As EU leaders start arriving in Brussels for the December European Council meeting – to be held tomorrow and Friday – all eyes will be on Hungarian Prime Minister Victor Orbán.
There has never been such a time in the history of the European Union where its leaders are meeting without any clear idea of whether they can reach an agreement on three crucial issues: the revision of the Multiannual Financial Framework, which sets out the annual ceilings of expenditure that can be spent on various policy areas; assistance to Ukraine; and EU enlargement. This meeting is crucial, as failure to reach an agreement, primarily on EU enlargement, would send the wrong signal to the people in the Western Balkans, Ukraine, Georgia, and Moldova.

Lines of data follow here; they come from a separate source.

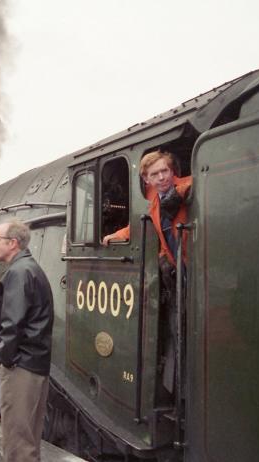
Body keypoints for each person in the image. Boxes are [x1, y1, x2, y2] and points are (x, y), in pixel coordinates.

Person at [102, 149, 192, 394]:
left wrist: (179, 193)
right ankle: (179, 387)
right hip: (176, 273)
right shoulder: (155, 203)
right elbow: (140, 225)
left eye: (165, 171)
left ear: (173, 172)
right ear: (147, 180)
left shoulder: (186, 188)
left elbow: (191, 186)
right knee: (177, 327)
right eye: (155, 174)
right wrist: (116, 236)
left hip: (196, 267)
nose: (162, 177)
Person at [0, 220, 54, 462]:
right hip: (33, 363)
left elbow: (12, 325)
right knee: (28, 439)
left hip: (21, 367)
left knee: (17, 442)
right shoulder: (29, 268)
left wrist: (6, 359)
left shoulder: (19, 272)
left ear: (12, 243)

More importantly, it would send a discouraging message that the EU has failed the test of time. Should the EU fail to reach an agreement on enlargement, future agreements on EU reforms would also be in jeopardy.
What is at stake?
The European Council was expected to give its nod of approval for the Western Balkan countries, together with Georgia, Moldova, and Ukraine, to open EU membership negotiations. This follows the green light by the European Commission in the latest enlargement package issued in November. Yet, Hungarian Prime Minister Victor Orbán refuses to accept that the EU opens negotiations with Ukraine, citing Ukraine’s unpreparedness to join the Union. Such a posture is sending out the wrong impression on the EU’s unity. Some feel that Orbán’s refusal is tantamount to betrayal. Others expected Orbán to negotiate unfreezing EU funds, previously frozen on concerns about the rule of law in Hungary – as he has in fact done. In fact, the European Commission has today made a strategic decision to unfreeze a substantial portion of Hungary’s funding, releasing approximately €10 billion from the total amount held back. The Commission acknowledged Hungary’s recent efforts to address judicial reforms, allowing for partial access to the funds.

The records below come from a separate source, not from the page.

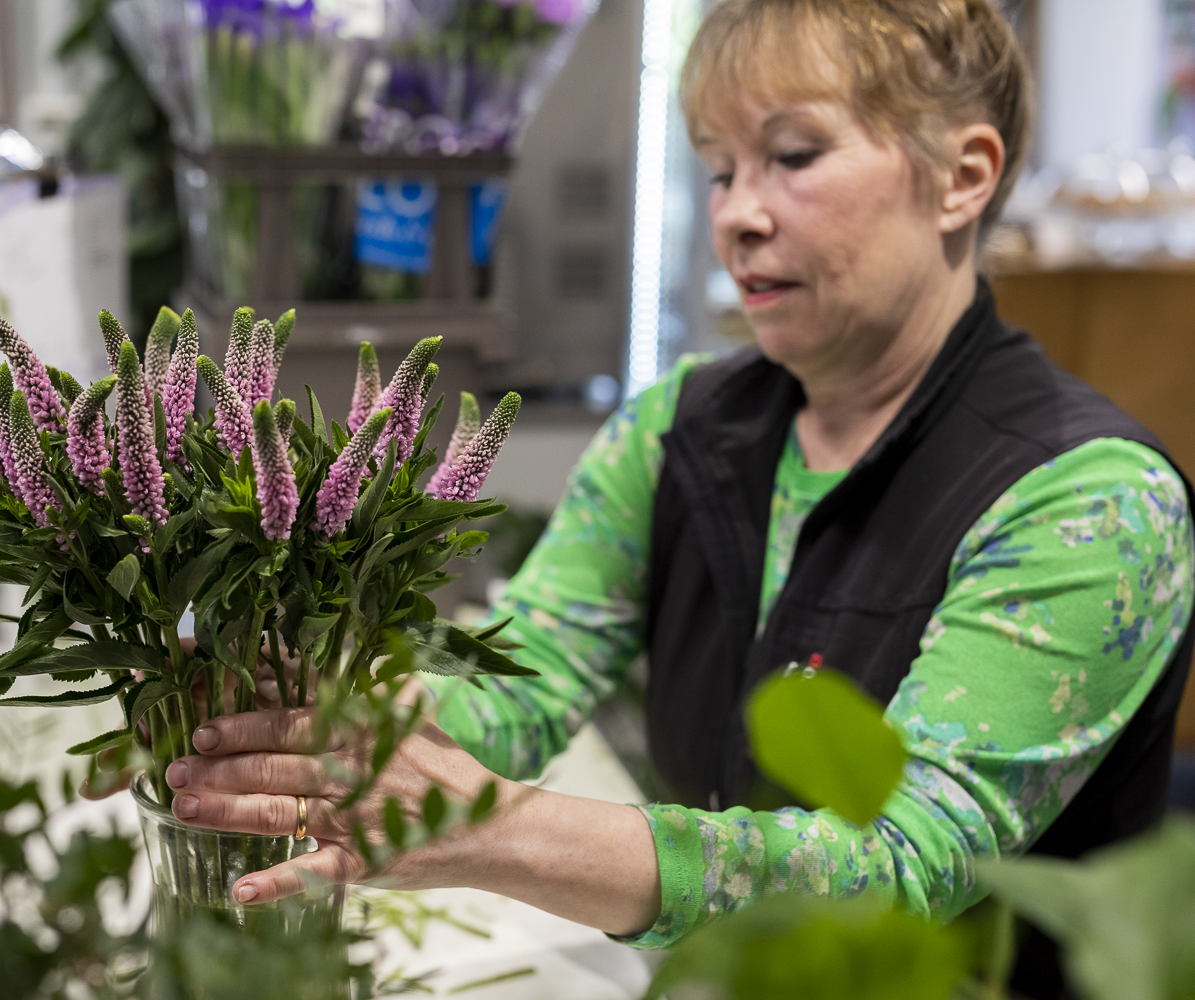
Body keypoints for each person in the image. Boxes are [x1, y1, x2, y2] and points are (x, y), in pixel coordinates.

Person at [151, 1, 1195, 994]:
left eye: (793, 156)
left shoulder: (1089, 500)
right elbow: (527, 671)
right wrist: (312, 735)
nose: (738, 213)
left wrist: (491, 825)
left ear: (962, 176)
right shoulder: (681, 428)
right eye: (719, 170)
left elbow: (900, 871)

Yet, the crux of the matter is that Hungary is holding the EU hostage, and this further accelerates the calls for reform of the Union.
Agreement on Ukraine’s opening of negotiations will lead to a reform of the European Union itself. At 27, it is becoming increasingly difficult for the EU to function, particularly in those areas where unanimity is required. Should Ukraine ultimately join the EU, its membership – unless the Union reforms itself – would tilt the balance to the East, with the Franco-German pole losing its influence. However, the neecessary reforms likely require unanimity among the current EU27, which might be excruciating for EU unity. Few doubt the need for EU reforms if Europe wants to retain its global influence. However, few question whether abandoning unanimity could actually be the beginning of the EU’s disintegration.

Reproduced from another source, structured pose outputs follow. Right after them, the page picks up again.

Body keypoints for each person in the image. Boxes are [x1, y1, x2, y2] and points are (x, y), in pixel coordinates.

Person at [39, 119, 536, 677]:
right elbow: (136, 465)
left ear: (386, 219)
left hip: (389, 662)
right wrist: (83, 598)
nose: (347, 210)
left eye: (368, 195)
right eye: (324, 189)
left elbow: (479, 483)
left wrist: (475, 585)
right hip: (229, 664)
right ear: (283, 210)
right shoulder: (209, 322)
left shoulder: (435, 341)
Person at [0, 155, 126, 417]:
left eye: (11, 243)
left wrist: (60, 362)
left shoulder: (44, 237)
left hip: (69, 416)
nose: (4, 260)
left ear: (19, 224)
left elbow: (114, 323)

Another issue concerning Ukraine is the provision of assistance to this country under attack, which is around €50 billion for the years 2024-2027. Hungary is also opposing this assistance, and some are interpreting this stance as a nod to Russian President Vladimir Putin.
The revision of the Multiannual Financial Framework is also proving a tough nut to crack. The camp is divided into the frugal countries, those opposed to increasing spending, and those who want more money allocated for migration, education, and innovation programmes. The arguments are varied, and the Spanish Presidency of the Council of the EU is increasingly finding itself in a tight jacket. The amount of funds available cannot increase and redeployments must be made, which means less funds for some and more for others.
The EU has a long history of navigating complex diplomatic situations and forging agreements that are acceptable to all sides, and this could be the outcome in the two days ahead. We’ll have to wait and see.